即断即決のわたしは、すぐさま有給申請をすることにした。一応、優香さんの予定も聞いておいたほうがいいかな? 先走って有給を取っても、えっちできなかったら意味がない。女同士特有の、できない日、が重なってしまったら目も当てられないし。
会社からの帰り道。定時帰宅のわたしは、夕暮れに染まる帰宅路を歩んでいた。夏も近づいてきているので、陽は伸びている。
そして、優香さん宅の前には当然のように彼女が立っていた。最近では、仕事帰りに佇んでいてくれることが多い。嫁に帰りを待ってもらえているのって、すごく幸せだ。今日は理沙ちゃんも一緒になって待ってくれていた。
「おかえりなさい、香菜江さん」
「こんばんは、優香さん、理沙ちゃん。それと……た、ただいま」
まだ一緒に暮らしているわけではないので、ただいま、なんて言うのはちょっと恥ずかしいな。
引っ越し等の話も、きっちり整理しないといけないのに。まあ、焦る必要はないか。
「香菜江おねーさん、一緒にごはん?」
「あはは、そうしたいところだけど、今日は帰らないと。
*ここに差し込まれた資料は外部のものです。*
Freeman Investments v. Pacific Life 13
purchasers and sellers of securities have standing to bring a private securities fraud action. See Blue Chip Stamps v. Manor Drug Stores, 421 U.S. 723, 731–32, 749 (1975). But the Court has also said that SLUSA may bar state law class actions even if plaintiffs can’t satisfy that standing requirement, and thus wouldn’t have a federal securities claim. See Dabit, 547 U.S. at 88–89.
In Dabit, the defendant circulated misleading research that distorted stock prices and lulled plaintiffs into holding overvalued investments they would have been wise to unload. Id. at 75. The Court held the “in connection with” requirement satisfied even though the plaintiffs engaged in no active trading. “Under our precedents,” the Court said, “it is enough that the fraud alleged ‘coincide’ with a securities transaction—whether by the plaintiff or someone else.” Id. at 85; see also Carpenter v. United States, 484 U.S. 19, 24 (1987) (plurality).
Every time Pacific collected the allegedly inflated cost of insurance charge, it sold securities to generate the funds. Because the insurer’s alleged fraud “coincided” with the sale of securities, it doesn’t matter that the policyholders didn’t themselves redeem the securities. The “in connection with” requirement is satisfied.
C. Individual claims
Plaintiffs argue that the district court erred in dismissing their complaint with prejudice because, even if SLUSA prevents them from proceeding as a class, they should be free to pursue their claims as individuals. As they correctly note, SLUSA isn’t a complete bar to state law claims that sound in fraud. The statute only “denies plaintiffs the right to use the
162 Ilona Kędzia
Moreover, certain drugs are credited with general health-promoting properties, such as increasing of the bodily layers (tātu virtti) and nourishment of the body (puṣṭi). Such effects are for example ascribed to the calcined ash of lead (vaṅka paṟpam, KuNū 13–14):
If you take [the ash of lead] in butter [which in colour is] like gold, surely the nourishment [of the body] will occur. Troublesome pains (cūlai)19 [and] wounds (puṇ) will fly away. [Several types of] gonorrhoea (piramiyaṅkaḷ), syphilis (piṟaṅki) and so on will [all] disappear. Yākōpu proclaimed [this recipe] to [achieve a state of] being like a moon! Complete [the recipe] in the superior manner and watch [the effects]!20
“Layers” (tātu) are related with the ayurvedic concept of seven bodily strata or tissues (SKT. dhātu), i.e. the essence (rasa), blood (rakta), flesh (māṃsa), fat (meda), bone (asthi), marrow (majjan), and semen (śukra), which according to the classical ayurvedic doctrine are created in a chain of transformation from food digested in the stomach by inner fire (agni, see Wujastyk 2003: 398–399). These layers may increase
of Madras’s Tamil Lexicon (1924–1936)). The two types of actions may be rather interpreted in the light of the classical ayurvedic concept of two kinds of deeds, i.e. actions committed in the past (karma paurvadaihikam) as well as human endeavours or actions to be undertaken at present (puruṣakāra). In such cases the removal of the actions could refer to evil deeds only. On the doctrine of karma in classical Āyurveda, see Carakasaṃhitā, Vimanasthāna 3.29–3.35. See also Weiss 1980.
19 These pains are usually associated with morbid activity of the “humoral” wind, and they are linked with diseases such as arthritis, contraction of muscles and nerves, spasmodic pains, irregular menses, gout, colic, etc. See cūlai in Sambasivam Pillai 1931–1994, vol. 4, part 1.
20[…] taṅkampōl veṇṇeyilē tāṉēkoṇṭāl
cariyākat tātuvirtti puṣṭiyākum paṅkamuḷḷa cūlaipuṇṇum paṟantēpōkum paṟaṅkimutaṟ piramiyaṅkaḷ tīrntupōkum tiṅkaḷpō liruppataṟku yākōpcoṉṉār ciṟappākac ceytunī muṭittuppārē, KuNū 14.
今度一緒に遊ぼうね」
理沙ちゃんは残念がっていたけれど、残念なのはわたしもそうだ。優香さんは、内心で寂しがっているわたしの気持ちを見抜いているのか、あがっていってもいいよ、みたいな顔をしている。誘惑に負けそうになるが、今日は我慢だ。明日に支障が出る。気持ちよく有給を取るためにも、今は仕事に集中しよう。
「そうだ、優香さん。来週って、平日お昼あいてますか?」
「え? まあ、お昼ならだいたいは。どうしたの、急に」
わたしが理沙ちゃんに目配せすると、優香さんも何かピンときたらしい。優香さんは、ちょっと話すことがあるから、と理沙ちゃんを家の中にうまいこと誘導していた。
「平日の日中なら二人きりでいられるかな、って思って……。有給、全然使ってないから、たぶん通ると思うので。どうでしょう?」
「うふふ、香菜江さんったら。そこまでして会いにきてくれるの?」
「わたし、真剣に考えたんですよ。理沙ちゃんが幼稚園に行っている間なら、子守りの心配はありませんよね?」
「うん、それはそうだけど。……そっか、わかったわ。来週ね、楽しみにしてる」
「そ、それと。体調とかも、大丈夫そうですか……?」
いくらなんでもダイレクトに、生理来ますか? とは尋ねることができなかったので、ぼかして聞いてみた。しかも、周囲に誰かいるわけでもないのに、耳打ちで囁いてしまった。優香さんは、わたしの聞き方で察してくれたみたいだ。一気に、頬を染めている。
「か、香菜江さんったら、そんなことばっかり」
「大事なことなんです、わたしにとって」
わたしの本気を汲んでくれた優香さんは深呼吸をして、動揺を静めた。
「来週なら、多分平気……。そうよね、香菜江さん、我慢してくれているんだものね。わかったわ、私もそのつもりで予定、開けておくから……」
優香さんが"そのつもりで"と言った瞬間、彼女がとんでもない色気に包まれているような錯覚をした。
だって、それはOKのサインだったのだから。
来週、優香さんと初エッチができる!
仕事の疲れなんて、完全に吹き飛んでしまった。
「ありがとうございます! それでは、また明日!」
「う、うん。気をつけて帰ってね」
優香さん、わたしの唐突なハイテンション状態に呆気にとられながら、手を振ってくれた。
当日はどんなことをしようか。やりたいことはいくらでも思いつく。優香さん、どこまで拒否しないでしてくれるかな。
貴重な二人っきりの時間だ、後悔のないようにせねば。家に帰ったら、たっぷり予習をしておこう。